In der Europäischen Union (EU) will man bis 2050 Klimaneutralität erreichen. CO2-Emmissionen sollen dann bestmöglich vermieden werden. Wie genau der Weg dorthin aussehen soll, darüber wird noch debattiert. Sicher ist: Bis 2030 will die EU-Kommission den Ausstoß um 55% gegenüber dem Stand von 1990 senken.

Wasserstoff als essenzieller Baustein
Wind- und Solarenergie allein reichen nicht, um diese Ziele zu erreichen. Grüner Wasserstoff muss daher eine zentrale Rolle spielen. Er kann gänzlich CO2-frei hergestellt werden, sofern der für die Produktion benötigte Strom aus erneuerbaren Energiequellen stammt. Mittels Brennstoffzellen und Batterien kann Wasserstoff als grüne Antriebslösung oder zur Aufnahme überschüssiger Energie aus erneuerbaren Quellen genutzt werden. Er schließt damit wesentliche Lücken in einer von Wind und Sonne angetriebenen Energiewirtschaft. Angesichts dieser Vorzüge hat die Europäische Kommission das Ziel ausgegeben, den Anteil grünen Wasserstoffs am Gesamtenergiebedarf der EU bis 2050 von derzeit 2% auf 15% zu steigern.

In seiner aktuellen Studie „Green Hydrogen, Net Zero, and the Future of the EU-ETS“ beschreibt Mark Lewis, Leiter des BNP Paribas AM Sustainability Centers, welche Folgen dies hat: Damit das Potenzial grünen Wasserstoffs voll ausgeschöpft werden kann, gelte es, eine völlig neue Industrie aufzubauen. Speicherlösungen müssen geschaffen, die Verteilung gesichert, Kapazitäten für Forschung, Entwicklung und Produktion vorgehalten werden sowie die nötigen Anlagen zur erneuerbaren Energieerzeugung bereitstehen. Bis zum Jahr 2030 werden dafür Investitionen von schätzungsweise 400 Mrd. Euro benötigt. Eine zunächst erschreckend hohe Summe, die allerdings über den Verlauf der nächsten zehn Jahre verteilt nur einem Anteil von 0,3% des Jahres-Bruttoinlandsproduktes der EU entspricht. Es bleibt eine hohe Summe, die gemessen an dem ambitionierten Ziel aber zu verkraften ist.
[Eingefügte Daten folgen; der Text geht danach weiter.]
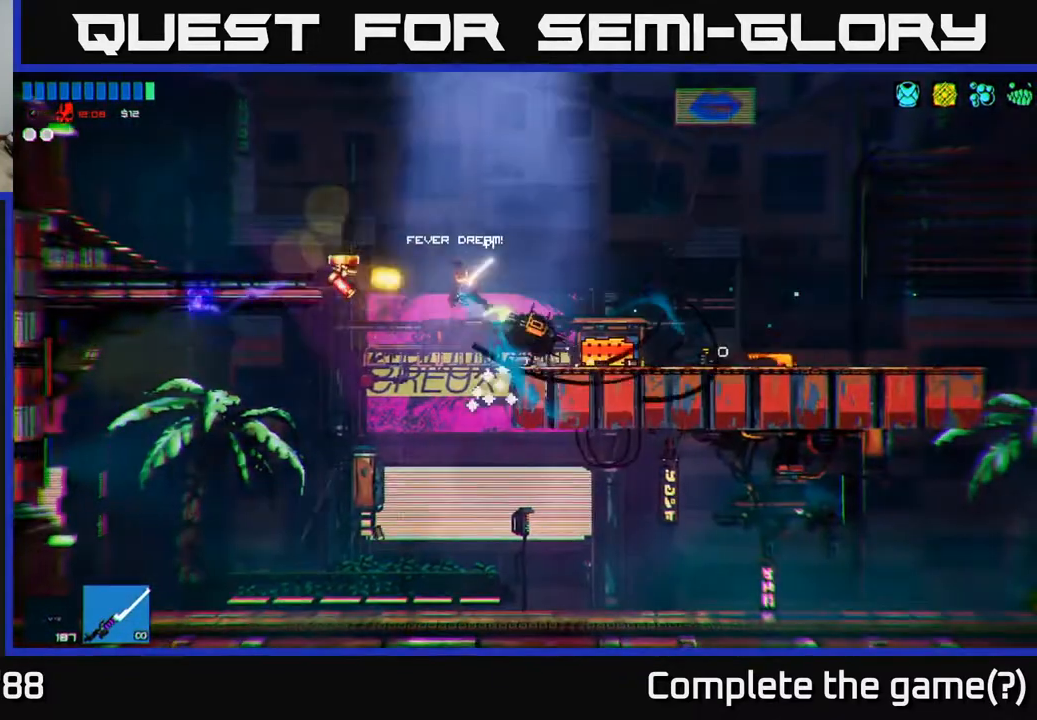
{"buttons": [], "left_stick": "up-left", "right_stick": "down-left", "events": [[17, "R2", "down"], [67, "A", "up"], [300, "R2", "up"], [350, "right_stick", "down-left"]]}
Die EU ist bereit für eine neue Industrie
In vergleichbarer Weise wurde in der EU innerhalb der letzten 10 bis 15 Jahre schon einmal eine Industrie der regenerativen Energien aufgebaut. Nach neu geschaffenen, gesetzlichen Rahmenbedingungen investierten die Mitgliedsstaaten direkt in die Industrie der Wind- und Solarenergieerzeugung. Mit handelbaren Herkunftszertifikaten, Einspeiseprämien und garantierten Verkaufspreisen sorgte die EU für wirtschaftliche Anreize. Zusätzlich wurde das Investoren-Interesse durch steuerliche Vorzüge oder Investitionszuschüsse gesteigert.
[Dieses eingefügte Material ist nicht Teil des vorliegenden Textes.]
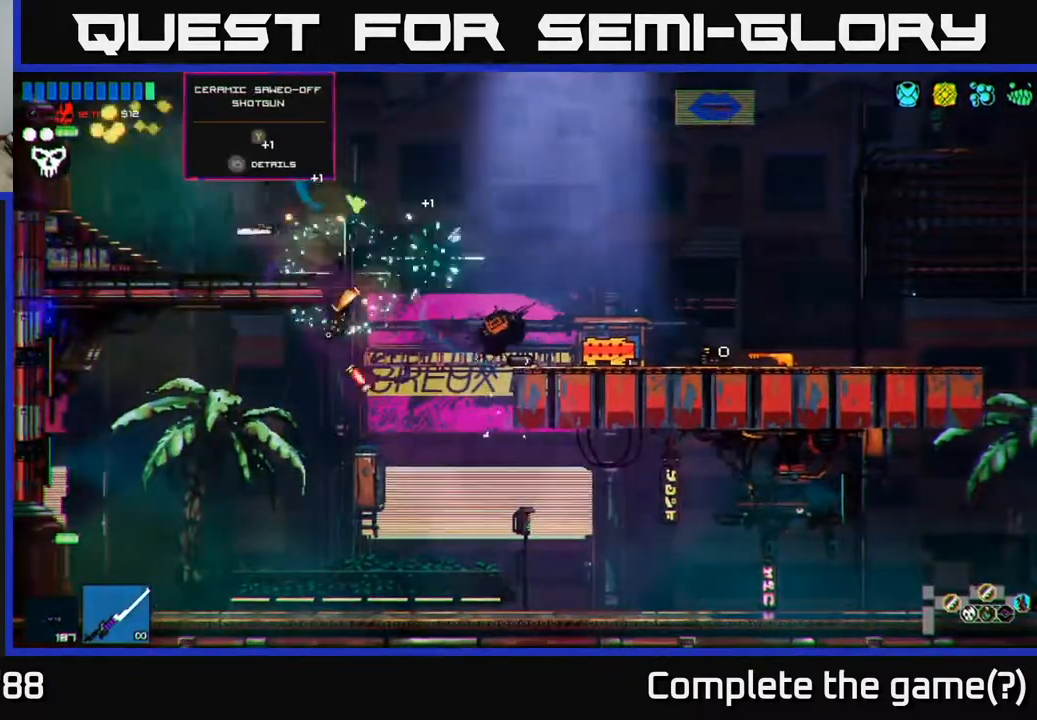
{"buttons": [], "left_stick": "center", "right_stick": "center", "events": [[150, "left_stick", "right"], [383, "left_stick", "left"], [383, "right_stick", "center"], [500, "left_stick", "center"]]}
In Deutschland steht die Gesellschaft hinter dieser Entwicklung: Laut Akzeptanzumfrage der Agentur für Erneuerbare Energien des letzten Jahres erachten neun von zehn Deutschen den Ausbau der erneuerbaren Energien als wichtig. Die Denkfabrik Agora Energiewende belegt darüber hinaus in ihrer aktuellen Studie „Akzeptanz und lokale Teilhabe in der Energiewende“ eine hohe Bereitschaft zur Beteiligung. 82% der Befragten empfinden die Energiewende als Gemeinschaftsaufgabe. Für zwei Drittel der Bevölkerung wird sie besonders dann vertretbar, wenn sich auch Privatanleger an den Gewinnen beteiligen können.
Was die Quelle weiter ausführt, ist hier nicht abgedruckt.